Re-enacting the Trojan War
Thomas, at the beginning of the week, came up with the idea of reenacting the Trojan horse part of the Trojan war. Unfortunately we couldn’t think of anything we owned that could represent the horse. Ideas started flying about what we could use, and this is what they came up with:
Yes, it’s a Trojan Elephant! We wondered if there would have been elephants in Turkey, we did a bit of research and found that remains of elephants have been found dating back to 100BC, when they became extinct. Regardless, we decided to go ahead.
At the same time as Thomas was organising the Trojan elephant, Lillie, our resident chef, took Abigail into the kitchen to make an elephant cake as a treat after the showing. Actually the cake was eaten way before the reenactment, and was delicious!
Thomas designed the elephant to hold men and to move on wheels. Charlotte, our natural writer, wrote the play of the Trojan Elephant which her brother and sister helped her to put on:
Testing their Comprehension
I had a comprehension exercise for them to do, which we all went through orally. This was a good move, as T10, who hates writing, was able to participate thoroughly instead of thinking of the quickest way of putting his answers to reduce the writing! They all agreed this was a great way of learning:
Charlotte really enjoys writing. With this in mind, I set the children a writing task to pretend they were one of the soldiers in the Trojan Horse and describe what they were thinking.
Here is Charlotte’s paragraph:
I felt a strange shiver down my spine; we were on our way to Troy. The shiver could have be down to the nervous excitement that was locked within me. As we rumbled to a stop just outside Troy, my stomach twisted into a knot and my heart skipped a beat. The sweat from the soldier next to me mingled with mine. I was impatient, ready to kill anything in my path. The tough leather armour that I wore, hardened by battle, made me hot, sticky and ever so stuffy. I was panting, gasping for air. I squinted and looked on the other side of the hollow horse we were in. The men passed around water, but that was a long way from me.
‘Rumble, rumble!’ We were on the move again, this time into Troy. We stopped. I fidgeted with anticipation. Silence. Suddenly, with a mighty thud, the latch door opened and I went to meet my victory!
I LOVE reading Charlotte’s work because her imagination never fails to put a smile on my face!

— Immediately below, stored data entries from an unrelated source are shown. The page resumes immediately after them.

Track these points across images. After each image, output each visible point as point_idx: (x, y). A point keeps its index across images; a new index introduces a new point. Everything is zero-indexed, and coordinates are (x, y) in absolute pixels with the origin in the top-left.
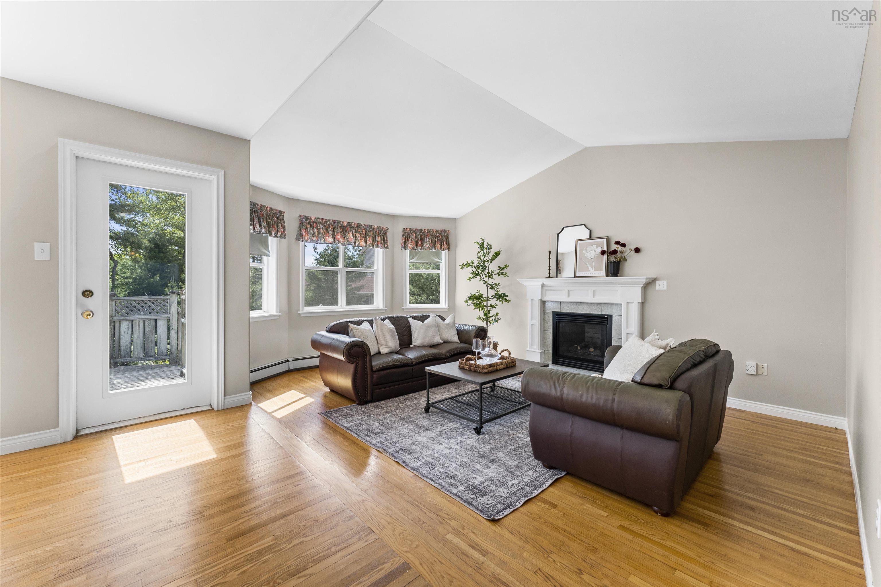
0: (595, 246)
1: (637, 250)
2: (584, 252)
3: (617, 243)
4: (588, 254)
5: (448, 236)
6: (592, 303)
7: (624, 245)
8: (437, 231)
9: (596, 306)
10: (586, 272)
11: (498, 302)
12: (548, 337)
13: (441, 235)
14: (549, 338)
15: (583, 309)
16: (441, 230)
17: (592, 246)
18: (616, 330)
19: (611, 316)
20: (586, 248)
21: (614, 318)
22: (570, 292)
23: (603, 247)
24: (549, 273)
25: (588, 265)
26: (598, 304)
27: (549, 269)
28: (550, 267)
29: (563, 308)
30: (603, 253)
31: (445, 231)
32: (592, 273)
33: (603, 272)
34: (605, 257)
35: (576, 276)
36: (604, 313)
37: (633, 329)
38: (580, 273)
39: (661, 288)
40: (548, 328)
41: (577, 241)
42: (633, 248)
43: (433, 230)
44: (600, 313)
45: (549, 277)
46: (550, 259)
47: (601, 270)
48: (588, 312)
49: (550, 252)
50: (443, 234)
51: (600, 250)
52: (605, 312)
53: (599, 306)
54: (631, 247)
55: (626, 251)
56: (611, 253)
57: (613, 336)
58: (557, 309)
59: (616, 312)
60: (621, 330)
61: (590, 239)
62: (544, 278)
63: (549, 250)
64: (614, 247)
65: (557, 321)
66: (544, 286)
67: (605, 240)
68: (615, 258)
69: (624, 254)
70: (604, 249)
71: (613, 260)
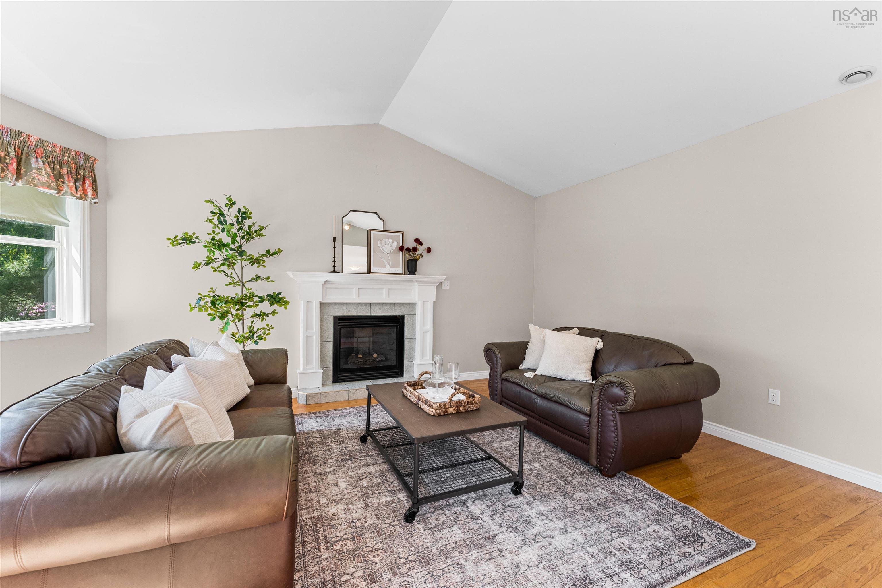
0: (390, 240)
1: (430, 250)
2: (379, 245)
3: (417, 241)
4: (384, 248)
5: (92, 169)
6: (384, 303)
7: (421, 244)
8: (66, 150)
9: (388, 307)
10: (380, 268)
11: (276, 306)
12: (327, 350)
13: (76, 164)
14: (329, 351)
15: (374, 310)
16: (77, 153)
17: (387, 240)
18: (408, 330)
19: (403, 317)
20: (381, 241)
21: (406, 318)
22: (360, 290)
23: (398, 243)
24: (334, 266)
25: (385, 261)
26: (390, 304)
27: (334, 261)
28: (334, 258)
29: (349, 311)
30: (401, 249)
31: (87, 157)
32: (388, 269)
33: (400, 270)
34: (401, 252)
35: (369, 272)
36: (397, 314)
37: (429, 328)
38: (375, 268)
40: (328, 338)
41: (368, 231)
43: (54, 146)
44: (392, 314)
45: (334, 271)
46: (334, 247)
47: (399, 266)
48: (379, 314)
49: (334, 239)
50: (81, 162)
51: (395, 244)
52: (397, 312)
53: (391, 306)
54: (425, 246)
55: (421, 250)
56: (408, 250)
57: (405, 337)
58: (340, 312)
59: (409, 311)
60: (414, 329)
61: (384, 230)
62: (326, 272)
63: (334, 236)
64: (411, 244)
65: (339, 327)
66: (327, 282)
67: (401, 235)
68: (412, 255)
69: (419, 252)
70: (401, 244)
71: (410, 257)
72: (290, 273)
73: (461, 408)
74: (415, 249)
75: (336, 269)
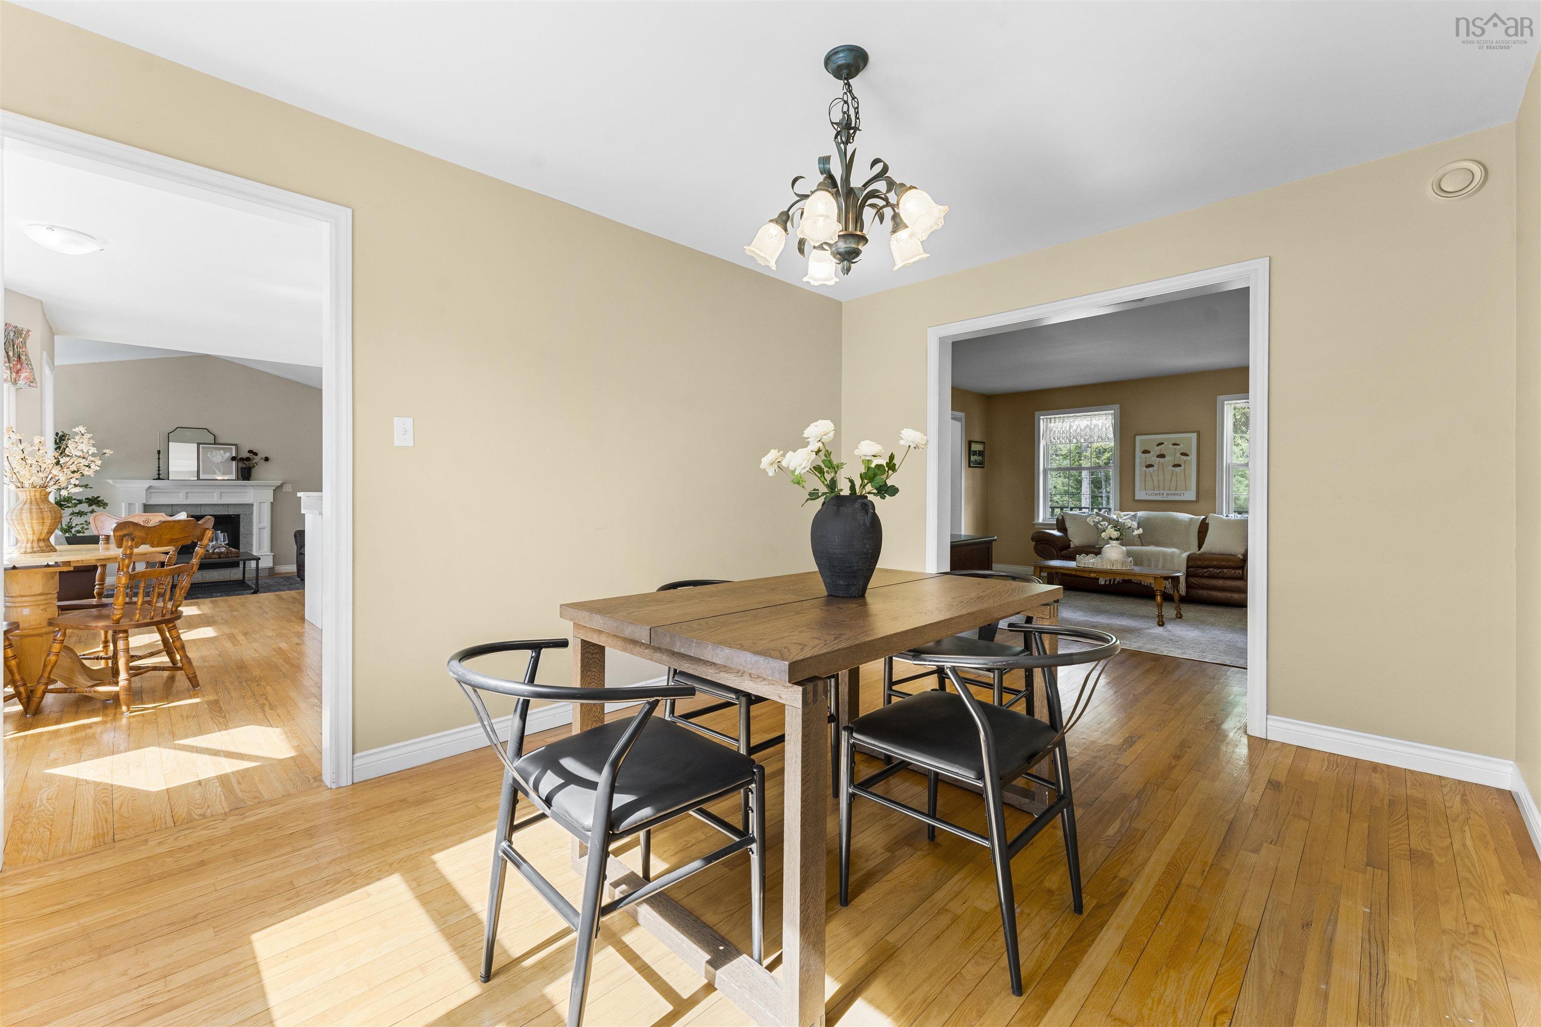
0: (222, 452)
1: (267, 459)
2: (208, 456)
3: (250, 452)
4: (214, 458)
7: (256, 454)
9: (221, 508)
10: (211, 476)
11: (94, 507)
15: (205, 511)
17: (218, 451)
18: (244, 527)
19: (238, 516)
20: (211, 452)
21: (241, 516)
22: (189, 494)
23: (231, 453)
24: (159, 475)
25: (215, 469)
26: (224, 505)
27: (159, 470)
28: (158, 468)
30: (233, 459)
32: (219, 476)
33: (233, 477)
34: (234, 463)
35: (198, 479)
37: (267, 525)
38: (203, 475)
39: (287, 490)
41: (197, 444)
42: (264, 456)
44: (227, 513)
45: (159, 479)
46: (159, 459)
47: (231, 474)
49: (159, 452)
51: (228, 455)
52: (232, 512)
53: (225, 507)
54: (262, 455)
55: (257, 459)
56: (242, 459)
57: (242, 531)
59: (245, 512)
60: (252, 527)
61: (215, 443)
62: (148, 479)
63: (158, 449)
64: (245, 455)
66: (151, 488)
67: (234, 447)
68: (245, 464)
69: (254, 461)
70: (234, 455)
71: (244, 466)
72: (110, 481)
74: (248, 459)
75: (161, 476)
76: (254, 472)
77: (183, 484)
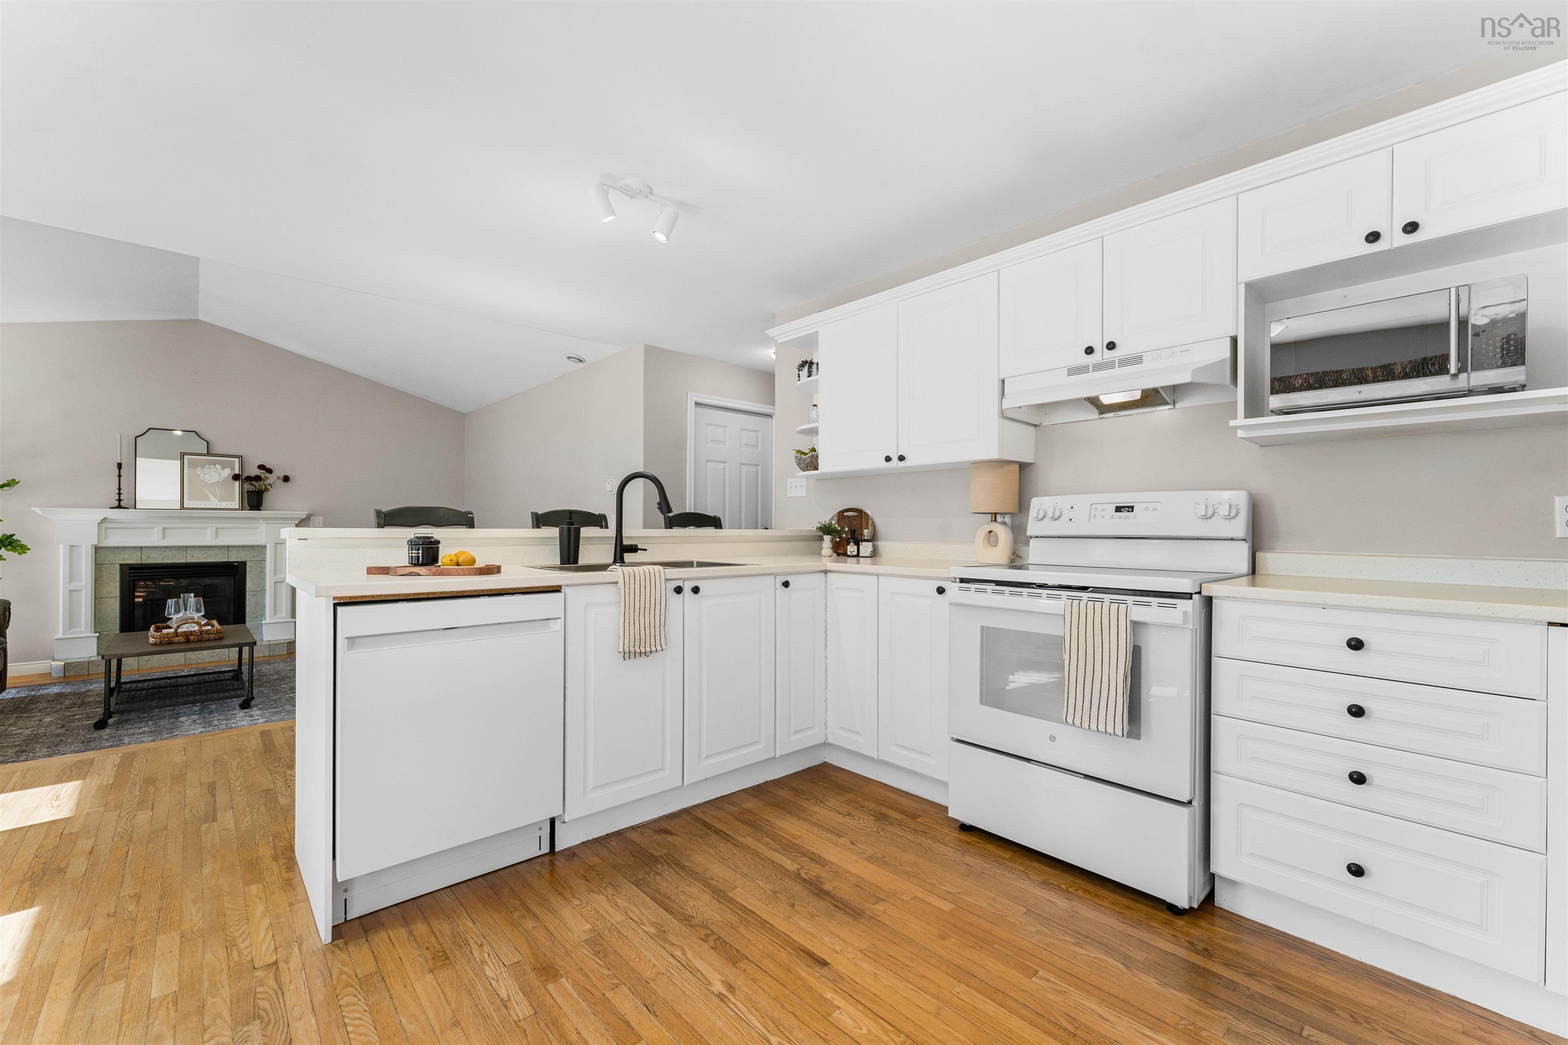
0: (218, 467)
1: (286, 479)
2: (198, 473)
3: (261, 467)
4: (206, 476)
6: (212, 547)
7: (270, 471)
9: (217, 551)
10: (202, 502)
12: (109, 609)
14: (113, 610)
15: (193, 556)
17: (212, 466)
18: (252, 580)
19: (244, 564)
20: (203, 467)
21: (248, 564)
22: (167, 531)
23: (233, 469)
24: (119, 501)
25: (207, 492)
26: (222, 547)
27: (119, 494)
28: (119, 489)
29: (150, 557)
30: (236, 477)
32: (214, 503)
33: (236, 505)
34: (237, 483)
35: (182, 507)
36: (232, 559)
38: (189, 502)
40: (110, 593)
41: (181, 455)
42: (282, 475)
44: (225, 560)
45: (119, 507)
46: (120, 476)
47: (232, 499)
48: (203, 560)
49: (120, 466)
51: (227, 472)
52: (233, 557)
53: (223, 550)
54: (279, 473)
55: (271, 478)
56: (249, 479)
57: (247, 590)
58: (133, 559)
59: (254, 557)
60: (264, 579)
61: (209, 454)
62: (101, 507)
63: (119, 462)
64: (254, 472)
65: (131, 578)
66: (106, 521)
67: (237, 460)
68: (255, 486)
69: (268, 482)
70: (237, 472)
71: (252, 488)
72: (36, 510)
73: (192, 638)
74: (258, 478)
75: (122, 504)
76: (268, 498)
77: (160, 514)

Our Homemade Trojan Horse Game
Last but not least our fun project: the board game (we haven’t thought of a name yet!). I’ll do a full post on it next week but here is a peek preview, Trojan horse and all!.
Family Night Video
Last but by no means least, we all watched some of In Search of the Trojan War. Michael Wood digs deep (excuse the pun!) into the historical and mythological past of the legendary City of Troy and the Mycenaean Age in which it sits. I can’t recommend this enough. It is undeniably fascinating to watch Wood oscillate between Schliemann, Homer’s epics, and much more to discover if the Trojan War ever happened. But does he find his answer? Maybe not definitively, but my goodness me, the journey is well worth the watch!
I hope you enjoyed reading about our Trojan War Homeschool Lesson as much as we enjoyed partaking in it.